The Baltic is dramatically less saline than the Atlantic. That's why the Vasa [1] was so well-preserved after 300 years at the bottom.

So could we not take advantage of that salinity difference, somehow?

[1] https://www.vasamuseet.se/en

Edit: Every engineering student sees the movie of the Tacoma Narrows bridge collapsing. To me, the Vasa is a much better career lesson: Marketing dictating a stupid Engineering decision.

"Hey, let's put another gun deck on that thing! It'll be so much more imposing."



We could. The technology you would use for this is https://en.wikipedia.org/wiki/Osmotic_power . Unfortunately, it is not currently cost-effective.

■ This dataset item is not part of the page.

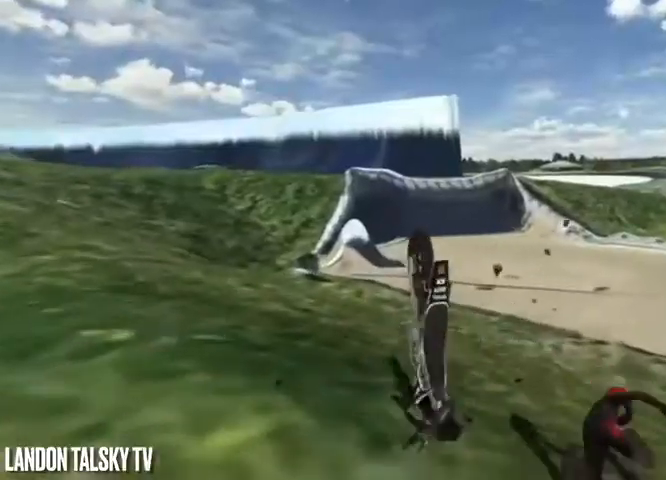
{"dt_ms": 500, "buttons": ["A"], "left_stick": "center", "right_stick": "center", "events": [[208, "A", "down"]]}
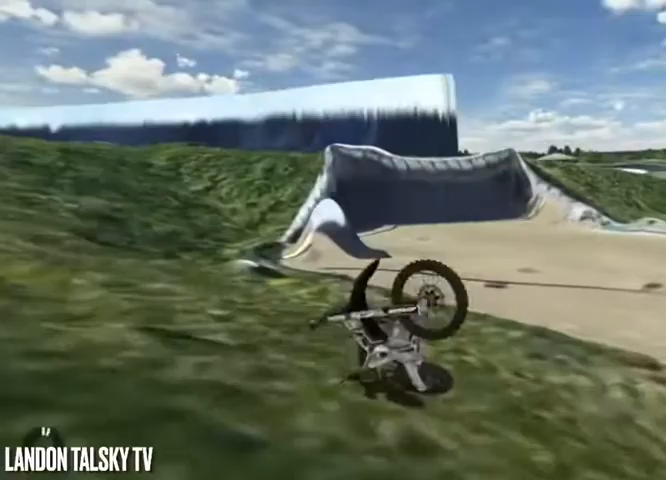
{"dt_ms": 500, "buttons": ["A"], "left_stick": "center", "right_stick": "center", "events": []}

The salinity of the Baltic varies but is generally below 13 g/kg, which is a lot less than the salinity of the Atlantic (around 35 g/kg). This corresponds to an osmotic pressure differential around 1.8 kJ/L (1.8 MPa). If you were to build a dam which had a gravity pressure which matched this pressure differential it would be about 180 m high. So, yes, there is plenty of energy in that salinity difference, but getting it out in a cost effective manner is an open problem.


Excellent. Thanks!


I visited the Vasa museum in late 2019 and it was stunning. Not just how well it had been preserved but how few people died in it.

They noted that one of the biggest contributors to its preservation was simply the location: since it had barely left the harbor, it was shielded from most storms and buried in mud in relatively shallow water.

Even better, when it sank, the Vasa was still just a few hundred feet from shore so only a few dozen people died instead of the hundreds onboard.


It is not the salinity as such that protected Vasa, but the absence of the ship worm, which does not like the Baltic brack water.


TIL. I did go to that museum and I thought that was what they said.

What do you mean by "brack water"?


> Brackish water, sometimes termed brack water, is water occurring in a natural environment that has more salinity than freshwater, but not as much as seawater.

> Some seas and lakes are brackish. The Baltic Sea is a brackish sea adjoining the North Sea.

https://en.wikipedia.org/wiki/Brackish_water


Brack water have a salinity between sea water and fresh water.


They use exactly this in De Afsluitdijk in The Netherlands [1], which seems to use technology from redstack [2].

[1] https://www.rijkswaterstaat.nl/zakelijk/duurzame-leefomgevin...

[2] https://redstack.nl/en/?


We beat you by over 80 years with the Mary Rose, although she at least managed to get into battle before she went over.


TIL the Mary Rose. [1] doesn't say for sure it was top-heavy, though.

"Marsden has suggested that the weight of additional heavy guns would have increased her draught so much that the waterline was less than one metre (c. 3 feet) from the gunports on the main deck."

gosh, you'd think someone would have noticed that.